Dynamic analysis of 10 MW offshore wind turbines with different support structures subjected to earthquake loadings

This paper investigates the structural dynamics of 10 MW offshore wind turbines (OWTs) supported by different substructures (Monopile, Tripod and Jacket) under wind, wave, current and earthquake loadings. The support structures are modeled using ANSYS, a finite element models (FEM) software package, by considering the nonlinear soil structure interaction (SSI) effects and earthquake loadings. A spring-displacement method has been employed to model the earthquake excitations on the support structures. FAST and AQWA tools have been used to analyze wind and wave loads which are fed into ANSYS via a dynamic link library (DLL) as external loads for combination with the earthquake loads to predict the support structures’ responses.
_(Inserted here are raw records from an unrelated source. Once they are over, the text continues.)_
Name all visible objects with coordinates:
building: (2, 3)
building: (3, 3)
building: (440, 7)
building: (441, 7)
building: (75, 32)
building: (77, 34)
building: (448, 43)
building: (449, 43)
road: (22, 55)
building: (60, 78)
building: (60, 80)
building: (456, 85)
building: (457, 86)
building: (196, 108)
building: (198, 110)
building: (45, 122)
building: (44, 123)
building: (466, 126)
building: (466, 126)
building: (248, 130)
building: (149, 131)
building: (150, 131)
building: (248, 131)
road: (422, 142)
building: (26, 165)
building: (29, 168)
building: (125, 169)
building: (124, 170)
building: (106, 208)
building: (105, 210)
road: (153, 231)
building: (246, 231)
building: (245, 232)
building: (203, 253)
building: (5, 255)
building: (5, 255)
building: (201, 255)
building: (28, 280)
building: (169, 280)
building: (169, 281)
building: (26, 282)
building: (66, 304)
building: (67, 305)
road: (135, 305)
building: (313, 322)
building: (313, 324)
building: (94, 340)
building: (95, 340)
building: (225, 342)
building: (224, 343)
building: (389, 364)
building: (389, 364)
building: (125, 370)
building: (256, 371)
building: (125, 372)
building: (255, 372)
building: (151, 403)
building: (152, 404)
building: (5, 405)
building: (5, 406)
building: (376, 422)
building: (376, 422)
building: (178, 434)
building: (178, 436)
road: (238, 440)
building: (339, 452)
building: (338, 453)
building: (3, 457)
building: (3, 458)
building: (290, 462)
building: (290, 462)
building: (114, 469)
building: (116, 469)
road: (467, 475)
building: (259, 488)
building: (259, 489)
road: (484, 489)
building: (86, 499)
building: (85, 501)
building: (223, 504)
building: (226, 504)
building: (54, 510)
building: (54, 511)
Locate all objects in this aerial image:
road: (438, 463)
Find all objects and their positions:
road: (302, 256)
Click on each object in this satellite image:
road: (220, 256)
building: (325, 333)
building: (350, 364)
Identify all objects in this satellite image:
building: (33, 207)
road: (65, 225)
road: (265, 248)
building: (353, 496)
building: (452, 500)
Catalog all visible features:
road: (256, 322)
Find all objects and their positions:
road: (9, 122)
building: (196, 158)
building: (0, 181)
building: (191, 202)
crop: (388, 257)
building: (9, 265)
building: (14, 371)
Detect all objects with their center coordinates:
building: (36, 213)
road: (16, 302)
Earthquakes of different magnitudes have been simulated in the study. Under the earthquake with a magnitude of 7 measured on a Richter scale, the tower top displacements of the tripod, jacket and monopile are 1.42 m, 1.75 m and 1.80 m, respectively. The relative position of the displacement trajectory of the tripod OWT is nearest to the centroid of the yaw bearing. The maximum stresses of the jacket and tripod are respectively 5.7 times and 2.3 times that of the monopile. The average stress of the jacket and tripod are respectively 0.74 times and 0.56 times that of the monopile. This phenomenon shows that the tripod and jacket have a good stability, but with a high risk of local failure under earthquakes. The responses of the piles are mainly dominated by the seismic loads, rather than the wind and current loads. It was observed that the piles of the jacket and tripod OWT, which have small diameters and thin wall thickness, are more sensitive to earthquakes. Thus, the jacket and tripod OWTs may rely on the large stiffness offered by substructures to improve their stability. These phenomena can provide powerful insight into the seismic design of different substructures.